* TRY IT
In the data below, find the line containing "X168417500Y-109385000D03*", then set down that line and every later line up to and including the line containing "X173980000Y-99097500D03*", exactly.
##### GIVEN RECORDS
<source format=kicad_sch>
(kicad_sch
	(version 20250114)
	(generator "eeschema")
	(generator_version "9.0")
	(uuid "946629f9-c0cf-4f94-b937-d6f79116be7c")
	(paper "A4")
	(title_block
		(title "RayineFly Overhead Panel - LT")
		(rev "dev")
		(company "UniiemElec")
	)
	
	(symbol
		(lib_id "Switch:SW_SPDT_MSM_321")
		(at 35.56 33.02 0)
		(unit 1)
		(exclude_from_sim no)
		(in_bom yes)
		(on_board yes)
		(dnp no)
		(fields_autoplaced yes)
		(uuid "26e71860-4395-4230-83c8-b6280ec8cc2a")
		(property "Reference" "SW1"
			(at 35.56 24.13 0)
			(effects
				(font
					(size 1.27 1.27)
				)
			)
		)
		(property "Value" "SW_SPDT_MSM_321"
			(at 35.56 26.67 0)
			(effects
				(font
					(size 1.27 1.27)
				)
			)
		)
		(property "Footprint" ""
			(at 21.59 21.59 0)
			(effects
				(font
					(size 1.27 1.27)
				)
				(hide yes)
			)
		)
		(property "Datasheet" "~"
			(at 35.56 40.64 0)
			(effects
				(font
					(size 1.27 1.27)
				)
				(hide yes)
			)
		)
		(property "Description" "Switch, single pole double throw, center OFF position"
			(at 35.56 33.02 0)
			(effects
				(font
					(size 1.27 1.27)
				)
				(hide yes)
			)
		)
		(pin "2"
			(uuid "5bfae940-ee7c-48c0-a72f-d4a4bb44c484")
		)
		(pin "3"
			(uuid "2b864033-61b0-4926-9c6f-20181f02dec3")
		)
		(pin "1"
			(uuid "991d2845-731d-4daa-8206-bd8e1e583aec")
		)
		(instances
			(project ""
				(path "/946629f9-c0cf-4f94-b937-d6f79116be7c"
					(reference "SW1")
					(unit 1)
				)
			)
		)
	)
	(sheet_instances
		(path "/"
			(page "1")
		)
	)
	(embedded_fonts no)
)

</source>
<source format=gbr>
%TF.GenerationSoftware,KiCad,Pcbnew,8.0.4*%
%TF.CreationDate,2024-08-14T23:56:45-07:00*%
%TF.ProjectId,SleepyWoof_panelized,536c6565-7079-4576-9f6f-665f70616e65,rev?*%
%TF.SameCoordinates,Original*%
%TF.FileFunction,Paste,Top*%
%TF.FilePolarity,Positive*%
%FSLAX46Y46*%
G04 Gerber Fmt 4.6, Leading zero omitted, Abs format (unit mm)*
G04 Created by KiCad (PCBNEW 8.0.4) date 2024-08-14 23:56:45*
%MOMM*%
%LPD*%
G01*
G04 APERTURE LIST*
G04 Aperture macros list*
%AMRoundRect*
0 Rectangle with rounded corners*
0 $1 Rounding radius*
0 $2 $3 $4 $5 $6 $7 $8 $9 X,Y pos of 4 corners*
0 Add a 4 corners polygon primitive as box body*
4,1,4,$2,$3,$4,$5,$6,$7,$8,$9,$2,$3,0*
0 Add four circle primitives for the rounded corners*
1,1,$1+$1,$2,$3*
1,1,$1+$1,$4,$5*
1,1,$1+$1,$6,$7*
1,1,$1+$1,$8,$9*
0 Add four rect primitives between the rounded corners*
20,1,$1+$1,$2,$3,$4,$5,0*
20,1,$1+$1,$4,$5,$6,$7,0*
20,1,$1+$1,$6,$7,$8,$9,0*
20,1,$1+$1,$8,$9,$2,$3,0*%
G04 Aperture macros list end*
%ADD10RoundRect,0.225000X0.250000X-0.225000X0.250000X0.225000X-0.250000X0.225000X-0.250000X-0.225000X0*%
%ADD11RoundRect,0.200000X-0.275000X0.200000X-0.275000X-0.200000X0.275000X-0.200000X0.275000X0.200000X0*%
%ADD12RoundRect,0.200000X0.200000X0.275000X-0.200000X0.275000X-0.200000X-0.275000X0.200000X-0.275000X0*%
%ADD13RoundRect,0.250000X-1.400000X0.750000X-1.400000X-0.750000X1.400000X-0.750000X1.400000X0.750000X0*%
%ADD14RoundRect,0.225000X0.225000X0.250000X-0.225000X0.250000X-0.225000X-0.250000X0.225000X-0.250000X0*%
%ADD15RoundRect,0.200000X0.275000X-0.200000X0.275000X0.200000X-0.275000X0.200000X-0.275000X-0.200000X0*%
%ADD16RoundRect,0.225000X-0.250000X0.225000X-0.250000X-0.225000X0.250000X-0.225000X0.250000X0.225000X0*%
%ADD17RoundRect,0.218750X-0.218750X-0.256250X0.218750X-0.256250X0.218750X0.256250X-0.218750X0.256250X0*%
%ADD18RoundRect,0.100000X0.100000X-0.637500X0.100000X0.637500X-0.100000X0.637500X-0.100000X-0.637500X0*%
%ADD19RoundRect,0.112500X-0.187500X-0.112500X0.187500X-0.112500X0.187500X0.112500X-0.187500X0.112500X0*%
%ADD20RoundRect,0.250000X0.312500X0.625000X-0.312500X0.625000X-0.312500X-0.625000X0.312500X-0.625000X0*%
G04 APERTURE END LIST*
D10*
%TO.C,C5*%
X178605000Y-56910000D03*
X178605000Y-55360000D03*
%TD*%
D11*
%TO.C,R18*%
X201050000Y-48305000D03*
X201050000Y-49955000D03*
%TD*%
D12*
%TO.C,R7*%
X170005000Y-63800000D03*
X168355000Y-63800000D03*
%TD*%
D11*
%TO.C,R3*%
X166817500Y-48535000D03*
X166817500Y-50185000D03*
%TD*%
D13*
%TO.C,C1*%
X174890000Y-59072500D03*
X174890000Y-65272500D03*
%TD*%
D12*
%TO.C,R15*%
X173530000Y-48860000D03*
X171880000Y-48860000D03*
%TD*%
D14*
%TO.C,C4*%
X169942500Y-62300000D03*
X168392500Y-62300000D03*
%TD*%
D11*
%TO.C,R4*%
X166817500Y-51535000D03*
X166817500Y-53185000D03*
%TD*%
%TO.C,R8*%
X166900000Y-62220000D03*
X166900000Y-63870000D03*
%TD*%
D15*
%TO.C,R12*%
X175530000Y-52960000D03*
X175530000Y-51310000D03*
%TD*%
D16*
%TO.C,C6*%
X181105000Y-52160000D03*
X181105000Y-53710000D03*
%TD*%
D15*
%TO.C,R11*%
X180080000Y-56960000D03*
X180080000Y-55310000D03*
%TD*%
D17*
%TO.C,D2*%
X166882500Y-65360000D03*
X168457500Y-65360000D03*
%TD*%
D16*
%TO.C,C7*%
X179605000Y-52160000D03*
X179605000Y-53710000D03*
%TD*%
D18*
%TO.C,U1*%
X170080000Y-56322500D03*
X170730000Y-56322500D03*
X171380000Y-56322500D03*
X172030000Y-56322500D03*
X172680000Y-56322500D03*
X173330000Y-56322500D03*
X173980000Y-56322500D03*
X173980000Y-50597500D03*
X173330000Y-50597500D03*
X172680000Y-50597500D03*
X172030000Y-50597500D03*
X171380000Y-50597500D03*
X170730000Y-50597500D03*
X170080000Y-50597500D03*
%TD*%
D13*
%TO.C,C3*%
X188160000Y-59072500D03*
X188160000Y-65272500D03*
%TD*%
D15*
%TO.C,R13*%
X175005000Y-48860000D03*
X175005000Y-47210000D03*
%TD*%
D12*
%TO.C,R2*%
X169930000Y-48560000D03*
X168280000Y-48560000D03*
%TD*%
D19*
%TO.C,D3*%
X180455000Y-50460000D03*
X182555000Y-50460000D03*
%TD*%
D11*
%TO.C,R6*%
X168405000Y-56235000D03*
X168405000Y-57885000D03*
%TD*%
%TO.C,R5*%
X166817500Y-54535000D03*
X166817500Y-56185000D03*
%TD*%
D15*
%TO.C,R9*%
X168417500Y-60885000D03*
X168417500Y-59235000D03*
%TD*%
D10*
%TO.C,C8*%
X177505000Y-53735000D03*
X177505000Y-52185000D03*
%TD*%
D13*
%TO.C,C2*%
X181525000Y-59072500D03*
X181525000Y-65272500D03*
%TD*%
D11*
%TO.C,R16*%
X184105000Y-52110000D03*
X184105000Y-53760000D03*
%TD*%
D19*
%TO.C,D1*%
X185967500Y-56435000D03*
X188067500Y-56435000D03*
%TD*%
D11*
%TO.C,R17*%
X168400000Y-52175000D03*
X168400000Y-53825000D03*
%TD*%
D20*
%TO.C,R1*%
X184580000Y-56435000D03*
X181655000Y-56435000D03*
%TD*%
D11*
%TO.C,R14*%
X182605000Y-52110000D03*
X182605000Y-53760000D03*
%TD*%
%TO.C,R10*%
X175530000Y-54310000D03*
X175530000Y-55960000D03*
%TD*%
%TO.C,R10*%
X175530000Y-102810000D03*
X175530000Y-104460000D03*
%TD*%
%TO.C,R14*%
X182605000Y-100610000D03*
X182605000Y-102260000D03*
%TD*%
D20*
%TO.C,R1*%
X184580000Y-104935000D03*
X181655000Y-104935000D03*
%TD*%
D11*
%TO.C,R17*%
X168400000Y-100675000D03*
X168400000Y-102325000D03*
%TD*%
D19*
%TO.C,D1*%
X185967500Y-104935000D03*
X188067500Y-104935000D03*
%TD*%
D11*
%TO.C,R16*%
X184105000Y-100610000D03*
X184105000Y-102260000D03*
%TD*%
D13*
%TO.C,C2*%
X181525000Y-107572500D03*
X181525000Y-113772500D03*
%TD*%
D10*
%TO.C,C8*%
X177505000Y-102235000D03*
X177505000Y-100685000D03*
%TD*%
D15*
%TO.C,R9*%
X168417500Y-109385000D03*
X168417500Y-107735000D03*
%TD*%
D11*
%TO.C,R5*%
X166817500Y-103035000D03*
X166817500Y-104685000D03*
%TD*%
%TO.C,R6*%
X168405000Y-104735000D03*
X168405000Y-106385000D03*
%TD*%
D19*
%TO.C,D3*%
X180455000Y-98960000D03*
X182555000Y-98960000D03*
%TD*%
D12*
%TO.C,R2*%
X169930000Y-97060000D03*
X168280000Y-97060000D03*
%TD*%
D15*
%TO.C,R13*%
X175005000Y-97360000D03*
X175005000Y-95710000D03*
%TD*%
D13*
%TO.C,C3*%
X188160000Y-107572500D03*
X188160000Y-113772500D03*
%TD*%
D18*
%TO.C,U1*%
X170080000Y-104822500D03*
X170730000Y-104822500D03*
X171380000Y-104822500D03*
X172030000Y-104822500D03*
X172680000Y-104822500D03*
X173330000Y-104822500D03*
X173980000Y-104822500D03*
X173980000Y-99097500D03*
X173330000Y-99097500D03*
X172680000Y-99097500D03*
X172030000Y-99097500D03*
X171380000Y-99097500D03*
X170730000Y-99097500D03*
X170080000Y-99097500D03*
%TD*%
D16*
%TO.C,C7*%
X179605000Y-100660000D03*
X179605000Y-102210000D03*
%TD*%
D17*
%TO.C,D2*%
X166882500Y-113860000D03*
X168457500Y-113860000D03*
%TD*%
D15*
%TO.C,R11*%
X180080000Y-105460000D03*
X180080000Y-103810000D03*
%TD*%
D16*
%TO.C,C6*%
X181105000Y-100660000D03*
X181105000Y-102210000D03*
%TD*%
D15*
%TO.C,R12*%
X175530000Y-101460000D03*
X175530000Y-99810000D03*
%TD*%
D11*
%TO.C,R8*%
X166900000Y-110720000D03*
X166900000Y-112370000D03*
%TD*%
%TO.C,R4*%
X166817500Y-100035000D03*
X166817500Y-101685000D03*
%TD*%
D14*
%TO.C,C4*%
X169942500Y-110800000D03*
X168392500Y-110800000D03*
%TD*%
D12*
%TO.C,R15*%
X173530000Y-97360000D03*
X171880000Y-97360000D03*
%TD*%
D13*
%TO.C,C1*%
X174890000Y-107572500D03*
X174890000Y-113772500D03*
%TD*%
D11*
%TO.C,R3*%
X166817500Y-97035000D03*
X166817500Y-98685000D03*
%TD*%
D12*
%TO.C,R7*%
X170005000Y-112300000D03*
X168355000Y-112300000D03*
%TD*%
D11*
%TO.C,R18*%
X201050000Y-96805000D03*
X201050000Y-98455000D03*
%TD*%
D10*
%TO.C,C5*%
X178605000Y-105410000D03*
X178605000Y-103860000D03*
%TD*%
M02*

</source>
##########
##### GIVEN RECORDS
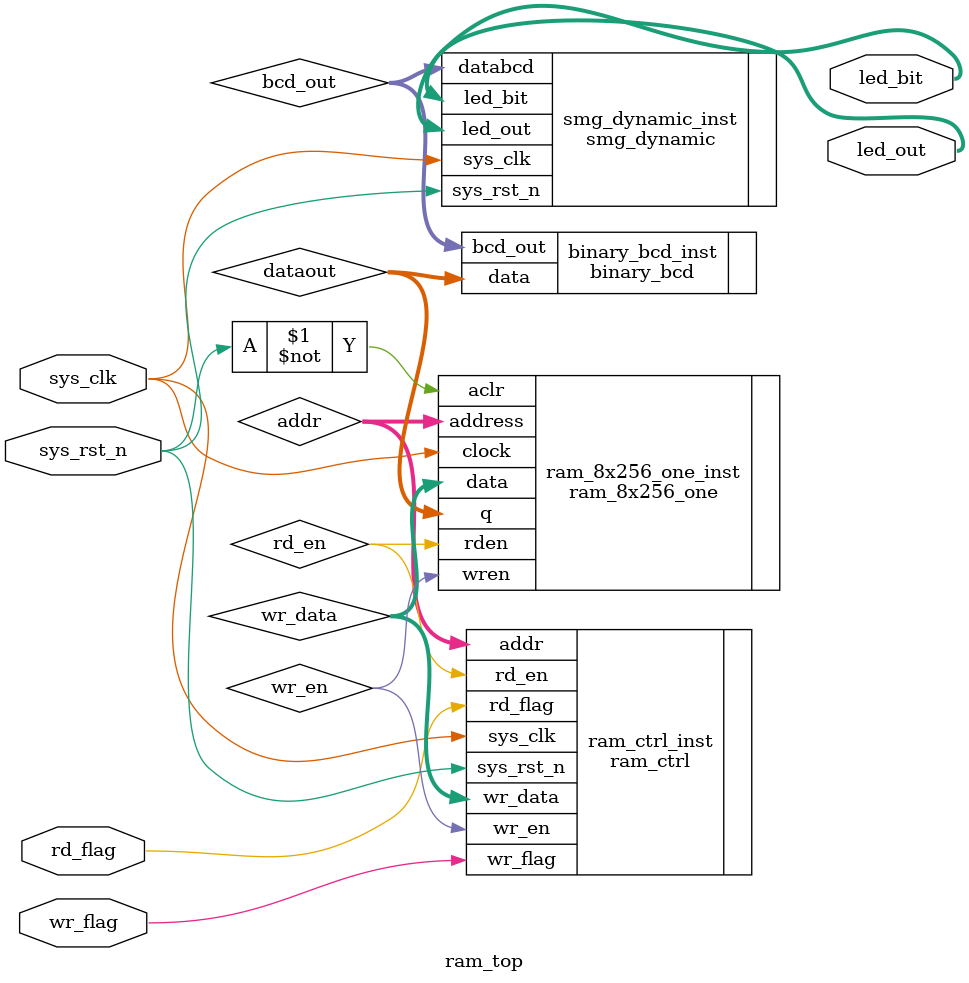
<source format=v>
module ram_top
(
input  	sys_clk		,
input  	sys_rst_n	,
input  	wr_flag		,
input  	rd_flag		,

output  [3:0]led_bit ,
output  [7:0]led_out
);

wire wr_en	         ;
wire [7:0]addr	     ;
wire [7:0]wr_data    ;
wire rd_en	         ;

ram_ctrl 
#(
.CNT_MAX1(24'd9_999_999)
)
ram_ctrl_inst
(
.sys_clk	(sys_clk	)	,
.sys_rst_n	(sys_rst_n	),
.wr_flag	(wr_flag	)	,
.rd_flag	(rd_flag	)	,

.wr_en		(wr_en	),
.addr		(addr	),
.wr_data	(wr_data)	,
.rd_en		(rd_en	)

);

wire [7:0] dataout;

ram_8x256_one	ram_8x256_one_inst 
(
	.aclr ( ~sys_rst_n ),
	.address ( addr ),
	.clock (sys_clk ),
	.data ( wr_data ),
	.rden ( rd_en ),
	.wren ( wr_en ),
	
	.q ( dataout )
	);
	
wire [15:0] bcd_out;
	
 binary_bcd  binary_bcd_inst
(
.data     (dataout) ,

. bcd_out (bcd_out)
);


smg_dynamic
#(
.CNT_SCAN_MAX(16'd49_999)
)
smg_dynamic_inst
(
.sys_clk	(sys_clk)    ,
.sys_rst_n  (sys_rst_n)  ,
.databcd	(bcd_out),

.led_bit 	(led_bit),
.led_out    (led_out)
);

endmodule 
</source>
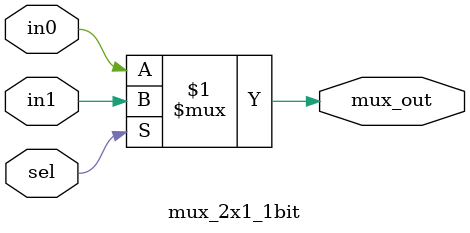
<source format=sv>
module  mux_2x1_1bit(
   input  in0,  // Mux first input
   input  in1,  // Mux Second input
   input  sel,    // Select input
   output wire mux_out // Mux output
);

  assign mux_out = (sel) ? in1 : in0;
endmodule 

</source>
##########
* TASK ANSWER
X168417500Y-109385000D03*
X168417500Y-107735000D03*
%TD*%
D11*
%TO.C,R5*%
X166817500Y-103035000D03*
X166817500Y-104685000D03*
%TD*%
%TO.C,R6*%
X168405000Y-104735000D03*
X168405000Y-106385000D03*
%TD*%
D19*
%TO.C,D3*%
X180455000Y-98960000D03*
X182555000Y-98960000D03*
%TD*%
D12*
%TO.C,R2*%
X169930000Y-97060000D03*
X168280000Y-97060000D03*
%TD*%
D15*
%TO.C,R13*%
X175005000Y-97360000D03*
X175005000Y-95710000D03*
%TD*%
D13*
%TO.C,C3*%
X188160000Y-107572500D03*
X188160000Y-113772500D03*
%TD*%
D18*
%TO.C,U1*%
X170080000Y-104822500D03*
X170730000Y-104822500D03*
X171380000Y-104822500D03*
X172030000Y-104822500D03*
X172680000Y-104822500D03*
X173330000Y-104822500D03*
X173980000Y-104822500D03*
X173980000Y-99097500D03*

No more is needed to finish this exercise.